▶ _Trecho selecionado_:
Saturday, 23 de November de 2024 ISSN 1519-7670 - Ano 24 - nº 1315

Sensacionalmente correto

Fait divers. Um nome interessante, incomum e com um importante significado no jornalismo popular. Esse termo francês indica os fatos que envolvem escândalos, curiosidades e fenômenos bizarros encontrados nos jornais. E, por isso, é caracterizado como sinônimo de imprensa popular e sensacionalista. É por meio desse recurso que muitos meios de comunicação conseguem atrair a atenção e promover a diversão dos leitores.

Acontece exatamente como Robert K. Merton e Paul F. Lazarsfeld explicam no livro Teoria da Comunicação em Massa. Eles falam que as grandes platéias dos meios de comunicação de massa, embora alfabetizadas, não são culturalmente refinadas. É aí que surge a imprensa popular, que tenta atingir o público que não acompanha a mídia tradicional.

Você deve estar se perguntando como isso acontece. É simples. Basta observar as capas de alguns jornais populares do Brasil. Eles quase sempre dão preferência às matérias de entretenimento ou de violência. Ou aparecem fotos de mulheres seminuas ou manchetes de crimes bárbaros. Sem contar a diagramação das fotos e dos títulos das matérias, que é uma miscelânea de cores.

▶ _Registros do conjunto_:
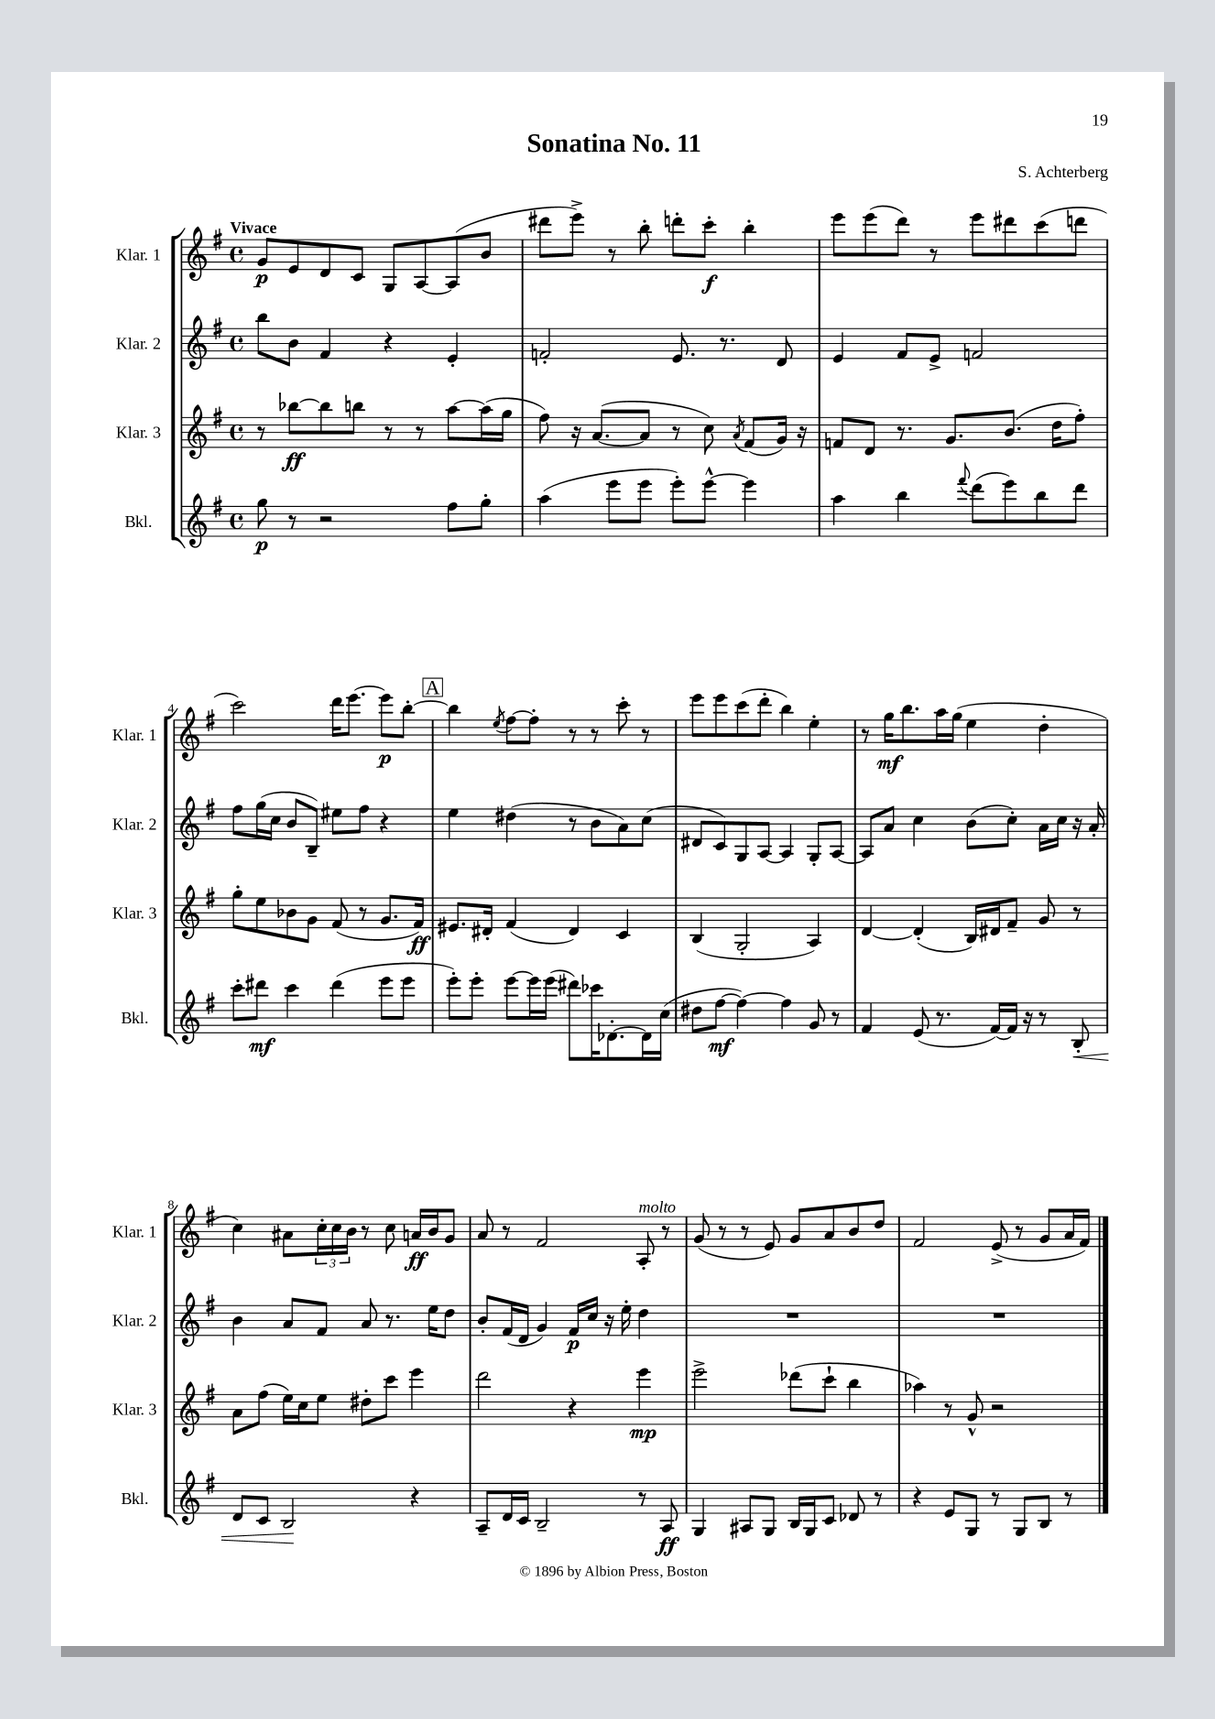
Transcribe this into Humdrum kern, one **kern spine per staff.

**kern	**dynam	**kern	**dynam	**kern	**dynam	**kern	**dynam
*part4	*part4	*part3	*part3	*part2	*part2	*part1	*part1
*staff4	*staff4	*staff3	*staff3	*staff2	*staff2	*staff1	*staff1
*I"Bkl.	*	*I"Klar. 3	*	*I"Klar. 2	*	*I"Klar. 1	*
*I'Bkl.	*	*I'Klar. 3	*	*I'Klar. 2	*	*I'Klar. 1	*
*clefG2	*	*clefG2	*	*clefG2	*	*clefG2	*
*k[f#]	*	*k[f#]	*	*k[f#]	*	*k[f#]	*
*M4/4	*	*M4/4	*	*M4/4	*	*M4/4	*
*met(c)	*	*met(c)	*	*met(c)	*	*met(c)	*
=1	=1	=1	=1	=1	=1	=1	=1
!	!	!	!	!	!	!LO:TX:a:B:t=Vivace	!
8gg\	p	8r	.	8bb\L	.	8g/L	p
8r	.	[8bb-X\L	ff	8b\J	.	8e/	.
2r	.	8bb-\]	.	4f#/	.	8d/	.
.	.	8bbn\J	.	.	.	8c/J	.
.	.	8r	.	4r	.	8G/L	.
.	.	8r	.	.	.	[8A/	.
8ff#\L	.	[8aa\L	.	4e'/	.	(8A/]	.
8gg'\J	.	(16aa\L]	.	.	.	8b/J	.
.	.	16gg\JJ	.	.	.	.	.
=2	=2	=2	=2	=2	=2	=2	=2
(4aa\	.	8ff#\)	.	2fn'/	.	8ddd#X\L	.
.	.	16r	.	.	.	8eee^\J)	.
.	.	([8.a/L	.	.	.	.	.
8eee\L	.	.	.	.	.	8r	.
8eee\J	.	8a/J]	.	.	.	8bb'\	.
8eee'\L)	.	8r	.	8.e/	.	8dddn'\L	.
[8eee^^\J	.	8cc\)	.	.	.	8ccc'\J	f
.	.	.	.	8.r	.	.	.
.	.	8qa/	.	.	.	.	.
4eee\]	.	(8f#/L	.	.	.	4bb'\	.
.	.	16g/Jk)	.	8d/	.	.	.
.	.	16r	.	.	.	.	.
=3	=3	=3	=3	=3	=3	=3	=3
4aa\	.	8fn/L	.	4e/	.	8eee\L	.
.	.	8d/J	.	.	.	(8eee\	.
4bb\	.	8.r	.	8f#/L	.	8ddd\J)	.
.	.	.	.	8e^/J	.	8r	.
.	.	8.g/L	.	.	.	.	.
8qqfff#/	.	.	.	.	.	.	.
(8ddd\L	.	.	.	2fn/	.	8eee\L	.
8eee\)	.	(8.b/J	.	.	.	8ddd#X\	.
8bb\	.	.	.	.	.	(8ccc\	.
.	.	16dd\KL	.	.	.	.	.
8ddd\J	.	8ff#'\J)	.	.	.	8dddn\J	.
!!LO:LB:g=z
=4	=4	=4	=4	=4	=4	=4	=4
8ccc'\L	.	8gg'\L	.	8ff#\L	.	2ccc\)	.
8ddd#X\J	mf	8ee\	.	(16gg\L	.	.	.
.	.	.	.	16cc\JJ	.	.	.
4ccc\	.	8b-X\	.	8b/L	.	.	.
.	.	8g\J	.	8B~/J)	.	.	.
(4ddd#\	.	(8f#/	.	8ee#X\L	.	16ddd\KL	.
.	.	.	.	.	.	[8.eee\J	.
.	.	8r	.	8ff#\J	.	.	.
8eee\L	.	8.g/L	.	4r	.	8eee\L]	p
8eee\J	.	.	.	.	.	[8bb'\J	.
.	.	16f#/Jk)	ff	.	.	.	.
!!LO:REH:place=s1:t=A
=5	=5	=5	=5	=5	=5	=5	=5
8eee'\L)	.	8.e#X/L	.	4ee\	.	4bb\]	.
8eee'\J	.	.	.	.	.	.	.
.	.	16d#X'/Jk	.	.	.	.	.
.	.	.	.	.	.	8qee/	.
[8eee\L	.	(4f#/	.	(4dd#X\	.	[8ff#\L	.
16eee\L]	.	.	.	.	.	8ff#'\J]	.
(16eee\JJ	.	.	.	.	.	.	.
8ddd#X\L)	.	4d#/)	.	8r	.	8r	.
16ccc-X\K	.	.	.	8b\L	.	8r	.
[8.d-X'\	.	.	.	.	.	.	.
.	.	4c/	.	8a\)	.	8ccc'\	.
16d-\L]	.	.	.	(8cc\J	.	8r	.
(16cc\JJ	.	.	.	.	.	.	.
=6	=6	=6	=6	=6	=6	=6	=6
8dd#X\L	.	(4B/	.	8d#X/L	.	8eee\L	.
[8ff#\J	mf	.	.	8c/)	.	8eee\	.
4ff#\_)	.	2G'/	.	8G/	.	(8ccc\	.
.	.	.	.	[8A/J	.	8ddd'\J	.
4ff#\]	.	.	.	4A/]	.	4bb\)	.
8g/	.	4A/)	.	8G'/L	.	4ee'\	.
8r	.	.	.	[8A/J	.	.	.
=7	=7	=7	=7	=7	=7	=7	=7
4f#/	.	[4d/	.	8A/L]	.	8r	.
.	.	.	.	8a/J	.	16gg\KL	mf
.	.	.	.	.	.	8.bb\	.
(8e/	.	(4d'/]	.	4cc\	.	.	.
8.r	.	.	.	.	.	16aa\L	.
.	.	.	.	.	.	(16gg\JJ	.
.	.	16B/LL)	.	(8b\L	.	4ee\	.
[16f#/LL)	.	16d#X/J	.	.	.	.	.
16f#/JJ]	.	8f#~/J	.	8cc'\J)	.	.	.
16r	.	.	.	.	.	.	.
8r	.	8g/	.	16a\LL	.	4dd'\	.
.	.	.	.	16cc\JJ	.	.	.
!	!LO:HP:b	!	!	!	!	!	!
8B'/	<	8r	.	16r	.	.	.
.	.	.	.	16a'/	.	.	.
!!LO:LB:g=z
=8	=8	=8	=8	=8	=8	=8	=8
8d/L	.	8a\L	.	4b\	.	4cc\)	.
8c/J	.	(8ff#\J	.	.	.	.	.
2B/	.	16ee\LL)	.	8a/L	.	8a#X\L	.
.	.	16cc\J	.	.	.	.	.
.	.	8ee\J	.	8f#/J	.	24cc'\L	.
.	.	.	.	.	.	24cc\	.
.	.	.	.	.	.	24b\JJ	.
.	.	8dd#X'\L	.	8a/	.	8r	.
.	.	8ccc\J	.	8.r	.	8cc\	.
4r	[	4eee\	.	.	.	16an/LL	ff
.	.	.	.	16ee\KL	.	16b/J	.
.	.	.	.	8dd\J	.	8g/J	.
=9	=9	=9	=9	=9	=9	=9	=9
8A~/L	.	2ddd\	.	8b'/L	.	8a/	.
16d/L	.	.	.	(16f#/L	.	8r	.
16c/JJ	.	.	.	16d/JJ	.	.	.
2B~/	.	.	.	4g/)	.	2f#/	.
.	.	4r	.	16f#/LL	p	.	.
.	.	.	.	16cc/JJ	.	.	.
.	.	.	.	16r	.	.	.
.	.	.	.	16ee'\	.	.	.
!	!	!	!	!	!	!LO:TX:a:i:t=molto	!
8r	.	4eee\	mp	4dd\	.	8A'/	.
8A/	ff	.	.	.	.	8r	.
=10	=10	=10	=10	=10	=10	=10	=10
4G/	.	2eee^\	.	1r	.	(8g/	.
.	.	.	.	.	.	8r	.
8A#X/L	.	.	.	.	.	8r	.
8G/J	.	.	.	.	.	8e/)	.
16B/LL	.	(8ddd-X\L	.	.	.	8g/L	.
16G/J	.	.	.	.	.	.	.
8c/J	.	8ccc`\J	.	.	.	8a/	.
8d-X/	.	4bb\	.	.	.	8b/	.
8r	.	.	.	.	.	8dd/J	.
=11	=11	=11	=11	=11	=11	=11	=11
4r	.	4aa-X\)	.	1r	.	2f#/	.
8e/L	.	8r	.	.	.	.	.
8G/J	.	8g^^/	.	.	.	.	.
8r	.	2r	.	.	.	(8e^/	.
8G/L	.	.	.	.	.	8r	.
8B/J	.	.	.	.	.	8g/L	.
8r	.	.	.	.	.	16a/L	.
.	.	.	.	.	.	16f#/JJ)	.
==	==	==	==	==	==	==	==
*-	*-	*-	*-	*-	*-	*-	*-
==
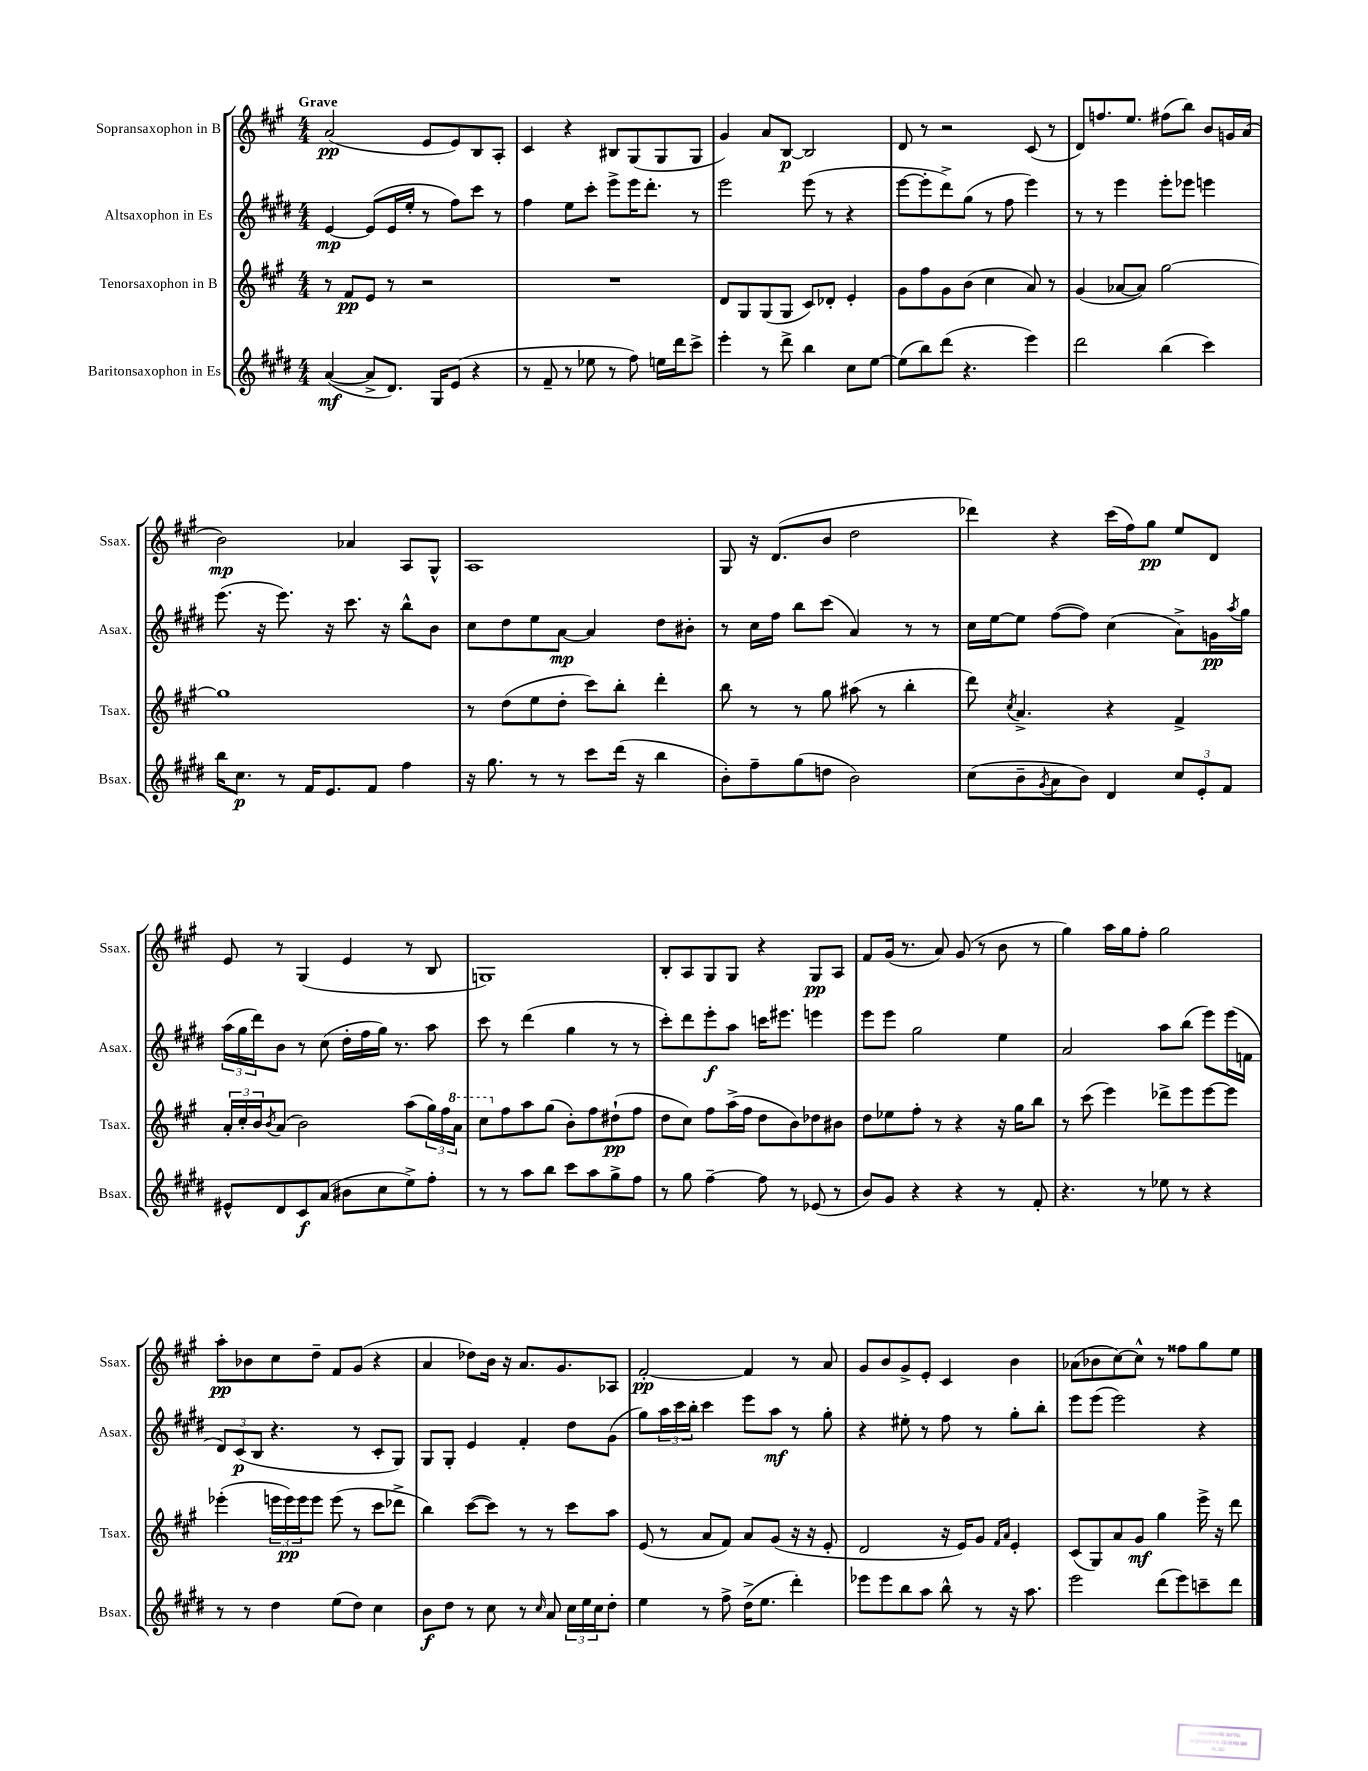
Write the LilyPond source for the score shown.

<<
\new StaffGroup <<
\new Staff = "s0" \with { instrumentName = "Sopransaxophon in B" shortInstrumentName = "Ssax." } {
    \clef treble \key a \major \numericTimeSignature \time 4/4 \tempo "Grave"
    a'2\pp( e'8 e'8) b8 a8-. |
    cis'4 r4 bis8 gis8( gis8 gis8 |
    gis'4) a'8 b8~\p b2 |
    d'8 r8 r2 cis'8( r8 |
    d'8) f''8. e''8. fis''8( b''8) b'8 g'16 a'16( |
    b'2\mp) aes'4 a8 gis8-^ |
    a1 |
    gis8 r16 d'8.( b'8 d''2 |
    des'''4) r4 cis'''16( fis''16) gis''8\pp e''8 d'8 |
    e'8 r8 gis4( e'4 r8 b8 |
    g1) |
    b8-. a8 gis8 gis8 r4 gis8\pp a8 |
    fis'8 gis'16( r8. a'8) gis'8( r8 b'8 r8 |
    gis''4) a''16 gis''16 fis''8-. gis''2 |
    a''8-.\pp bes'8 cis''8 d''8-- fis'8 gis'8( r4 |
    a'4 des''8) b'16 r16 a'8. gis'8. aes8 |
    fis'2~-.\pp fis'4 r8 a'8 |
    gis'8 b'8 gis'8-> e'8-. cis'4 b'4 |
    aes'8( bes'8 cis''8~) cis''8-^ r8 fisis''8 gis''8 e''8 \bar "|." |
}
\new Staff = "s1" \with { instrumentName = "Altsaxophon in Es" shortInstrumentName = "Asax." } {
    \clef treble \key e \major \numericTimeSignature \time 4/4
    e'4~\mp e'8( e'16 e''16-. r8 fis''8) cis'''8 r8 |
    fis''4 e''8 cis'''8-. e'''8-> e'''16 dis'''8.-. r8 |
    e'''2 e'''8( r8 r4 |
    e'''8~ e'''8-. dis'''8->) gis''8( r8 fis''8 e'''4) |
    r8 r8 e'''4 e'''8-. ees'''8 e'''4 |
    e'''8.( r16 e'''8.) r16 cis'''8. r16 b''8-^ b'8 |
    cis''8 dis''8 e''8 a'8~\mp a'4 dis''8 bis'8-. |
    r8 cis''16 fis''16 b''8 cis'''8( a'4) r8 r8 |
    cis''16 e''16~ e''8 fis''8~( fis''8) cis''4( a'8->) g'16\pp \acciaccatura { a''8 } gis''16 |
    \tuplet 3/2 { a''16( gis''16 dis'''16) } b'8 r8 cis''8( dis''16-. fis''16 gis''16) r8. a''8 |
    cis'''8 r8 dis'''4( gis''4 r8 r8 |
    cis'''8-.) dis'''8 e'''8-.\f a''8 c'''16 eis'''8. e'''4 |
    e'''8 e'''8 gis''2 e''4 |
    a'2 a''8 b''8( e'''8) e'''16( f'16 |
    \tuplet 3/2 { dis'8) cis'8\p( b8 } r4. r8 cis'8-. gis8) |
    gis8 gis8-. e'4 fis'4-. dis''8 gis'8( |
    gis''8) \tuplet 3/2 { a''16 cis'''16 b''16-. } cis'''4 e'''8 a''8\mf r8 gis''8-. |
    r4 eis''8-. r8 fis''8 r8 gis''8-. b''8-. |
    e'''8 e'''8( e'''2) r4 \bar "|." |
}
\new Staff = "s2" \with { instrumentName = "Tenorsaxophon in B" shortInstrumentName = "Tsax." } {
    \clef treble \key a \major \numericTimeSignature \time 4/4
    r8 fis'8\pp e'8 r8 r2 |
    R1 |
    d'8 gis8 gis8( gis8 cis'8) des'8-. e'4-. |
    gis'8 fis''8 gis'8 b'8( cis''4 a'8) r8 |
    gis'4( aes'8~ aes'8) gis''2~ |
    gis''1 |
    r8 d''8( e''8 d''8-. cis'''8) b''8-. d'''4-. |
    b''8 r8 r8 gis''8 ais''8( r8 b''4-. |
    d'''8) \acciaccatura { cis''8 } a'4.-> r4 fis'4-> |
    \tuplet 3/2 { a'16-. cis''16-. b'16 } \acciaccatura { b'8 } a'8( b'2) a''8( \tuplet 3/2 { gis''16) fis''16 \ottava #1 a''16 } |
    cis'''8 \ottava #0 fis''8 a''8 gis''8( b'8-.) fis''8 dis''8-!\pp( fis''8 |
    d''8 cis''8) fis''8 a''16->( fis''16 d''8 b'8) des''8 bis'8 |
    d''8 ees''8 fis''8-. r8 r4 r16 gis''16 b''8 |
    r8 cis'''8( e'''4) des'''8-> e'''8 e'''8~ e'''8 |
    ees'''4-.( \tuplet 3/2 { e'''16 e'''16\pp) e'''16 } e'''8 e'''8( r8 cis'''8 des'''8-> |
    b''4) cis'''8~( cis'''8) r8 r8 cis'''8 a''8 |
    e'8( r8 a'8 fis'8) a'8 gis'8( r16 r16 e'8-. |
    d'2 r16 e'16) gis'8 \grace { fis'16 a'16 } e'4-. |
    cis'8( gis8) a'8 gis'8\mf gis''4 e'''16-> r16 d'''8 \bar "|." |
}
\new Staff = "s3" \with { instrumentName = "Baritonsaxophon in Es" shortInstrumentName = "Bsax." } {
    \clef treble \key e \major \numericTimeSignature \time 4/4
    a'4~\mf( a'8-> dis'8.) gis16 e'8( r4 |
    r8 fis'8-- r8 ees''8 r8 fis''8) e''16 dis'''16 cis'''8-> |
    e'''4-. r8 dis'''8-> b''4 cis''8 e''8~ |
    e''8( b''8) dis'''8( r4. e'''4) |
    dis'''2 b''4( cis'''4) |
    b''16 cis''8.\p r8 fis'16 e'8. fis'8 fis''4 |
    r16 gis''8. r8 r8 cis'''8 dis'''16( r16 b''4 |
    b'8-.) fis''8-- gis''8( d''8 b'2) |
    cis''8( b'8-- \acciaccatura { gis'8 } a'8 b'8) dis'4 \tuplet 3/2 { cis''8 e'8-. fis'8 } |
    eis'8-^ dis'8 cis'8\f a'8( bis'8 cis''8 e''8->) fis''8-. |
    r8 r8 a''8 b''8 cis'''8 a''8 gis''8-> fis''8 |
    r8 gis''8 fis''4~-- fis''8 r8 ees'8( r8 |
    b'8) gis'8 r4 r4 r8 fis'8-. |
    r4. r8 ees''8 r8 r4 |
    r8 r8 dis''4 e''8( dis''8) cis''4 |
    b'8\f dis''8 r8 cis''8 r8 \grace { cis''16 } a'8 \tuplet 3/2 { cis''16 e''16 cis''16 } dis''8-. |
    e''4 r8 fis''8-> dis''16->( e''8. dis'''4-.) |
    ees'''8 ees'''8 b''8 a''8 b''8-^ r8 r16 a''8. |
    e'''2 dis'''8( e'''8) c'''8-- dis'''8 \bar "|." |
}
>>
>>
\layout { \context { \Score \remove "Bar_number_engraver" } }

▶ _O que fazer_:
**1.** Edite o trecho do texto sobre imprensa sensacionalista que vai de "Sensacionalmente correto" até "a mídia tradicional.", substituindo "leitores" por "espectadores".
**2.** Traduza para o inglês esta frase do texto sobre imprensa sensacionalista: "Eles quase sempre dão preferência às matérias de entretenimento ou de violência."

▶ _Respostas_:
**1.**
Sensacionalmente correto

Fait divers. Um nome interessante, incomum e com um importante significado no jornalismo popular. Esse termo francês indica os fatos que envolvem escândalos, curiosidades e fenômenos bizarros encontrados nos jornais. E, por isso, é caracterizado como sinônimo de imprensa popular e sensacionalista. É por meio desse recurso que muitos meios de comunicação conseguem atrair a atenção e promover a diversão dos espectadores.

Acontece exatamente como Robert K. Merton e Paul F. Lazarsfeld explicam no livro Teoria da Comunicação em Massa. Eles falam que as grandes platéias dos meios de comunicação de massa, embora alfabetizadas, não são culturalmente refinadas. É aí que surge a imprensa popular, que tenta atingir o público que não acompanha a mídia tradicional.

**2.** They almost always give preference to entertainment or violence stories.